Fandom has a sexist divide, and it's clearest in the way fanfic authors are treated. We are predominantly women. The stereotype is that we focus on sex, and while that's certainly a part of it (hey, why aren't we looking at those RIDICULOUS boobs on women in the fan art???), in no way is that the entirety of fan fiction.
Yet that's what these "comedians" choose to focus on.
It's low-hanging fruit. Snark on the teen girls or middle aged women writing bad sex; never mind that for a lot of teen girls, this may be the ONLY way they hear about sex. Let's forget that it's a great training ground for writers, many of whom go on to publish REAL LIVE BOOKS. That are not fandom-related at all.
We focus on women writing sex, but the males who write fan fiction get nice, licensed payments. Women? We're just the free marketing force used by creators.
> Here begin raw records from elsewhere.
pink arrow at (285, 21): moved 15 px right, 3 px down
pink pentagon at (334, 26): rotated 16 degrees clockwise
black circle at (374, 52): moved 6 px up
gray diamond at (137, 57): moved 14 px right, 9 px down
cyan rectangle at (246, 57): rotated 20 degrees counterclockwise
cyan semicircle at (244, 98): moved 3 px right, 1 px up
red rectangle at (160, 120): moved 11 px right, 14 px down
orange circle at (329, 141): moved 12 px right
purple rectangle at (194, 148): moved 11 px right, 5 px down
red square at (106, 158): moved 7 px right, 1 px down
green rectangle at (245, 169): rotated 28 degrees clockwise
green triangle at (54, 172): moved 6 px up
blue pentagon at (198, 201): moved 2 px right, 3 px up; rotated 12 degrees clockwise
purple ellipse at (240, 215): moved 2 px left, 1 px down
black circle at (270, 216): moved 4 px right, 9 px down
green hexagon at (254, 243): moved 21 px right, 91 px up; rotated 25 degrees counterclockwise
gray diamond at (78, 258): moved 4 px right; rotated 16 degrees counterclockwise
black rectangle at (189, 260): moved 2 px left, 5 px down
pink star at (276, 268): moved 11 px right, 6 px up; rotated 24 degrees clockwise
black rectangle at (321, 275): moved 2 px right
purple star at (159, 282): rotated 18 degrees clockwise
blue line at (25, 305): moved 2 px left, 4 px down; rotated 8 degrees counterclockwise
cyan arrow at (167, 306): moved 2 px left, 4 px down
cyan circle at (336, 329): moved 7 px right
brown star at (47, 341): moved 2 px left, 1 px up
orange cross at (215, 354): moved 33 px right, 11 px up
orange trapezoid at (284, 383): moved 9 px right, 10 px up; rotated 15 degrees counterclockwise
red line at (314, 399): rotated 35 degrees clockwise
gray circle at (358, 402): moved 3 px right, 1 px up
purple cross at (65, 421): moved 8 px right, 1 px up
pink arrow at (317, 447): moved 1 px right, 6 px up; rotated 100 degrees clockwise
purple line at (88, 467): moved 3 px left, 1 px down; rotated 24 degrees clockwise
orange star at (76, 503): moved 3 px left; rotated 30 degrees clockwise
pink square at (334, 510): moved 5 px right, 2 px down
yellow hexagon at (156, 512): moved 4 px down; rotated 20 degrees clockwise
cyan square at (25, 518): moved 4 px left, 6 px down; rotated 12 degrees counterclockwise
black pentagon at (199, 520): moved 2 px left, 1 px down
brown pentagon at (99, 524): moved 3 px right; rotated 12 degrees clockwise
Watch the Teen Wolf marketing team mobilize when there's a slash ship tourney (that's a same-gender pairing, usually not canon, that's dreamt up by fans, but sometimes hinted at by creators to encourage the fandom).
Last night, I got to explain to a friend -- who's a fantastic feminist deeply involved in fan culture, but not fan works -- why this is problematic. Simple: IT FOCUSES MOCKERY ON FEMALE FANS.
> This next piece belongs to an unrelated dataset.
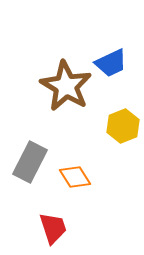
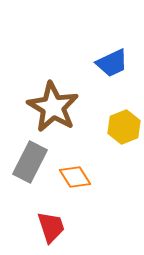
blue trapezoid: moved 1 px right
brown star: moved 13 px left, 21 px down
yellow hexagon: moved 1 px right, 1 px down
red trapezoid: moved 2 px left, 1 px up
For creators, this is a move I frankly don't get. You are MOCKING THE PEOPLE WHO PAY YOU. It's no surprise that after his initial stream of "who cares? why are you bothering me? just don't go to the panel?" brushoff, Chris Gore deleted his tweets. Could it be due to the fact that he has a Kickstarter he'd like you to fund? (No, I'm not linking it. Go back and read to this point again.)
We've seen what happens when we get our girl cooties on gaming, and we're getting our girl cooties all over their cons, and we need to be kept in our place. Mocking our fandom participation is one way to make sure we stay here.
Ha, ha! See how uncomfortable the things you write make the cast? And other people? You can't even fan right.
What they forget is how much we control where money goes. That we were forecasted (back in 2009) to be controlling $28 trillion in annual spending by now. That we got our girl cooties all over your Avengers and it's selling better. That's a lot of fan dollars available, folks. Maybe it's time to stop making fun of those of us who might spend them.